Jerlet would nod his head sadly. “Had to. Gravity got to my heart. I had to come back up here. Then, while you pups were still growing up, the rest of my friends died off, most of them in an accident down on the bridge. I’m the last one left.”

Linc heard the story many times. But one particular night, as Jerlet wound up the tale, Linc said brightly:

“Well, at least you’ll be able to come with us to the new world… if the ship makes it there.”

Jerlet fixed him with a stern gaze. “It’s up to you to make sure this bucket limps into orbit around Beryl. That’s what I’m training you for, Linc. I spent a lot of years waiting for you kids to grow up and come up here and find me. You’ve got to keep this ship going until all you kids are safely transferred to the planet’s surface.”

For several minutes neither of them said a word. Finally, Linc nodded solemnly and said, “I’ll do it. I’ll get us all to Beryl if I have to go outside the ship and push it with my bare hands.”

Jerlet laughed. “That’d be something to see!”

“I’ll get us there. All of us. And that includes you.”

But the old man slowly shook his head. “No, not me. I can’t leave this zero g environment. My heart would go poof if I even tried to walk a few levels down the tube-tunnel, where the gravity starts to build up.”

Linc said, “No… we’ll find a way… something—”

“Listen, son,” Jerlet said calmly. “I’m an old man. I might not even make it to the time when we go into Orbit around Beryl. That’s why I’m pushing you so hard. It’s all on your shoulders. Linc. You’re the difference between life and death for all your friends.”

Book Two

11

The inflated pressure suit stood before Linc like a live human being. But its “face”—the visor of its helmet—was blank and empty. Linc tested each joint for air leaks: ankles, knees, hips, wrists, shoulders. All okay.

He started to run his pressure sensor around the neck seal, where the bulbous helmet connected with the blue fabric of the suit. He smiled as he thought:

A few months ago I would have thought this was an evil spirit or a ghostit would have scared me out of my skin.

Satisfied that the suit was airtight, Linc touched a stud on the suit’s belt, and the air sighed back into the tanks on the suit’s back. The suit began to collapse, sag at the knees and shoulders, held up only because the air tanks were fastened to the workroom’s bulkhead wall.

Linc watched the suit deflate and found himself thinking of Jerlet. He’s been sagging himself lately. Losing weight. Slowing down.

H e turned to the tiny communicator screen mounted atop the workbench at his right, and touched the red button.

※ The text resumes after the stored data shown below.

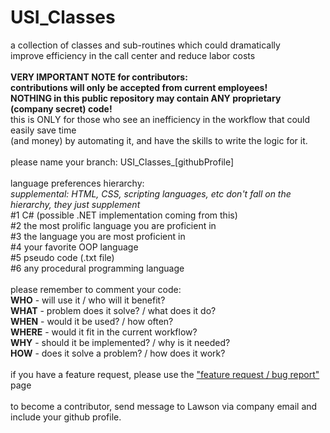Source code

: # USI_Classes<br/>
a collection of classes and sub-routines which could dramatically <br/>
improve efficiency in the call center and reduce labor costs<br/>
<br/>
**VERY IMPORTANT NOTE for contributors:<br/>
contributions will only be accepted from current employees!<br/>
NOTHING in this public repository may contain ANY proprietary (company secret) code!**<br/>
this is ONLY for those who see an inefficiency in the workflow that could easily save time<br/> 
(and money) by automating it, and have the skills to write the logic for it.<br/>
<br/>
please name your branch: USI_Classes_[githubProfile]<br/>
<br/>
language preferences hierarchy:<br/>
*supplemental: HTML, CSS, scripting languages, etc don't fall on the hierarchy, they just supplement*<br/>
#1 C# (possible .NET implementation coming from this)<br/>
#2 the most prolific language you are proficient in<br/>
#3 the language you are most proficient in<br/>
#4 your favorite OOP language<br/>
#5 pseudo code (.txt file)<br/>
#6 any procedural programming language<br/>
<br/>
please remember to comment your code:<br/>
**WHO** - will use it / who will it benefit?<br/>
**WHAT** - problem does it solve? / what does it do?<br/>
**WHEN** - would it be used? / how often?<br/>
**WHERE** - would it fit in the current workflow?<br/>
**WHY** - should it be implemented? / why is it needed?<br/>
**HOW** - does it solve a problem? / how does it work?<br/>
<br/>
if you have a feature request, please use the <a href="https://github.com/JuggernOtt81-USI/USI_Classes/issues/new/choose">"feature request / bug report"</a> page <br/>
<br/>
to become a contributor, send message to Lawson via company email and include your github profile.<br/>

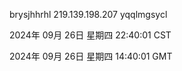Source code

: brysjhhrhl 219.139.198.207 yqqlmgsycl

2024年 09月 26日 星期四 22:40:01 CST

2024年 09月 26日 星期四 14:40:01 GMT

“Hello…Jerlet. I’ve finished with the suit.”

The old man’s face appeared on the miniature screen. It looked more haggard than ever, as if he hadn’t slept all night.

“Good,” he rumbled. “Come on up to the observatory. Got some good news.”

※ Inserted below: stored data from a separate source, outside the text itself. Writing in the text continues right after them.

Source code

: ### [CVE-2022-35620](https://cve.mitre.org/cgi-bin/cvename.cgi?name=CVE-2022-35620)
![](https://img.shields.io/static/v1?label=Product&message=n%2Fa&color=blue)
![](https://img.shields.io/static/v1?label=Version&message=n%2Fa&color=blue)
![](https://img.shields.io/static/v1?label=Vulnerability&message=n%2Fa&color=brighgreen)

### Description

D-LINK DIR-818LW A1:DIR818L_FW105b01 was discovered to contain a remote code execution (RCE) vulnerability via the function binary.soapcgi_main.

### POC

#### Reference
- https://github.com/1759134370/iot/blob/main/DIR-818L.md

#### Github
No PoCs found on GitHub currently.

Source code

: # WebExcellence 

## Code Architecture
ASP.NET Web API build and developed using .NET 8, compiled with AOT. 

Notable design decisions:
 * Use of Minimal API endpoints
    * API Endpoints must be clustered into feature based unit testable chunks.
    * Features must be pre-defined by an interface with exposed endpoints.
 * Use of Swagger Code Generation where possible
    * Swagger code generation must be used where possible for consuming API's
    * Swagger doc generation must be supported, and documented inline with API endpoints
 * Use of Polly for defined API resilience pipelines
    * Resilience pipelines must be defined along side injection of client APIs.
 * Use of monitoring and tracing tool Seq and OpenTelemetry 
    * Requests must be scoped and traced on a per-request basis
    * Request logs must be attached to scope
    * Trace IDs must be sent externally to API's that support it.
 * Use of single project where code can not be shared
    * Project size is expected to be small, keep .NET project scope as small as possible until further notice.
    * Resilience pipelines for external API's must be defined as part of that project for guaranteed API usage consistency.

Linc made his way out of the workroom, down the short corridor, and into the airlock. He moved in the ultralow gravity without even thinking about it now, and when he floated up into the vast darkened dome of the observatory he no longer panicked at the sight of the universe stretching all around him.

But he still thrilled at it.

The yellow sun was bright enough to make the metal framework of the main telescope glint and glisten with headlights. Jerlet sat at the observer’s desk, wrapped in an electrically-heated safety suit. But it’s not that cold in here. Linc told himself.

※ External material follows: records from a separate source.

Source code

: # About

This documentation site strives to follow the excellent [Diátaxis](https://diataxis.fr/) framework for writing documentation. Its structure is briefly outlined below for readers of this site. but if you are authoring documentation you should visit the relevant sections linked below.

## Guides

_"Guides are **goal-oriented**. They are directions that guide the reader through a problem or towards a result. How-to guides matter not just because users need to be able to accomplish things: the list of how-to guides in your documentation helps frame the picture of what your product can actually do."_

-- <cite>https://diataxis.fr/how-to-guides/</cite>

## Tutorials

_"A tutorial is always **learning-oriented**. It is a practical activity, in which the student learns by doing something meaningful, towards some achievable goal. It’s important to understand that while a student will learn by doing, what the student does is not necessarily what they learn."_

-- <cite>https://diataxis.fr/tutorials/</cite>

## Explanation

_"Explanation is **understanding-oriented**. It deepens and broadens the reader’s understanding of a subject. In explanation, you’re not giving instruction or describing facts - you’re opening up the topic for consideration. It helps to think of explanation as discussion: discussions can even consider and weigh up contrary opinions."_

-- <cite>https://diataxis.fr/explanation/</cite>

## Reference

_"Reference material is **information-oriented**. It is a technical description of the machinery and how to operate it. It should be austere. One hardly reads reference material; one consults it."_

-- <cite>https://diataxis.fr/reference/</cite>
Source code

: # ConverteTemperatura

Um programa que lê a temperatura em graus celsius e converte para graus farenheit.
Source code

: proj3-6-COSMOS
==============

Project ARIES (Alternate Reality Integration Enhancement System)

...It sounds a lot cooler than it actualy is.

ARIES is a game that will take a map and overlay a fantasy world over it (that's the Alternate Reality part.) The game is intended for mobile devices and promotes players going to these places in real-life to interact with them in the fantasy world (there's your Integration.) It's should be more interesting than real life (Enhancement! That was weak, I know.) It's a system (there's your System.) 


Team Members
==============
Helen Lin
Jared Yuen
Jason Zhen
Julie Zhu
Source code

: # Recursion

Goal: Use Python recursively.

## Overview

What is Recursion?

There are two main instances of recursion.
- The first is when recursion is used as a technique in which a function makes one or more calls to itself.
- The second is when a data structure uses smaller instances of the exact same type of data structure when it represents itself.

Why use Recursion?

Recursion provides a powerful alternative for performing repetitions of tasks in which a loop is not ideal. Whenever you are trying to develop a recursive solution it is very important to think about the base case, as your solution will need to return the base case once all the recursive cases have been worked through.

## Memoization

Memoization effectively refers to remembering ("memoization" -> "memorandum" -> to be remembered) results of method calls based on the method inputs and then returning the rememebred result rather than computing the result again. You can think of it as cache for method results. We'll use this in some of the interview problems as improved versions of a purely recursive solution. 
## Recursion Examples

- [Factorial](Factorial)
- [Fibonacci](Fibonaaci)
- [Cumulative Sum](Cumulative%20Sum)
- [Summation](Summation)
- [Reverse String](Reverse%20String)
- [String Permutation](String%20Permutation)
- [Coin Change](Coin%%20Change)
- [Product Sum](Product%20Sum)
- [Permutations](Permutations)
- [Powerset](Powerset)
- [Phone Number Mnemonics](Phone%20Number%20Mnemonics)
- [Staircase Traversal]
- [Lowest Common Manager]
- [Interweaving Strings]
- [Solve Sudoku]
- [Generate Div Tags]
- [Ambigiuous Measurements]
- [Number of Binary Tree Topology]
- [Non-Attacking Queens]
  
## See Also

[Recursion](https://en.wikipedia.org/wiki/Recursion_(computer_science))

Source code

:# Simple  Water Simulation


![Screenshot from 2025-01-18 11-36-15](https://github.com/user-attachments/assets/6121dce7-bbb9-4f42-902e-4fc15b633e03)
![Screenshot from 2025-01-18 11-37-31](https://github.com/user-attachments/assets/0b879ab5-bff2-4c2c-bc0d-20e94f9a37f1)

Obviously Jerlet felt differently. His fingers were shaking slightly as he worked the keyboard that controlled the telescope and other instruments.

Linc floated lightly to the desk and touched his slippered feet down next to Jerlet’s chair. The old man looked up at him and smiled tiredly. His face was like a picture Linc had seen of old Earth: a beautiful river winding through a valley of scarred, ragged hills and bare, stubbly ground.

“Finally got the spectral analyzer working,” Jerlet muttered without preamble. “Took all night, but I did it.”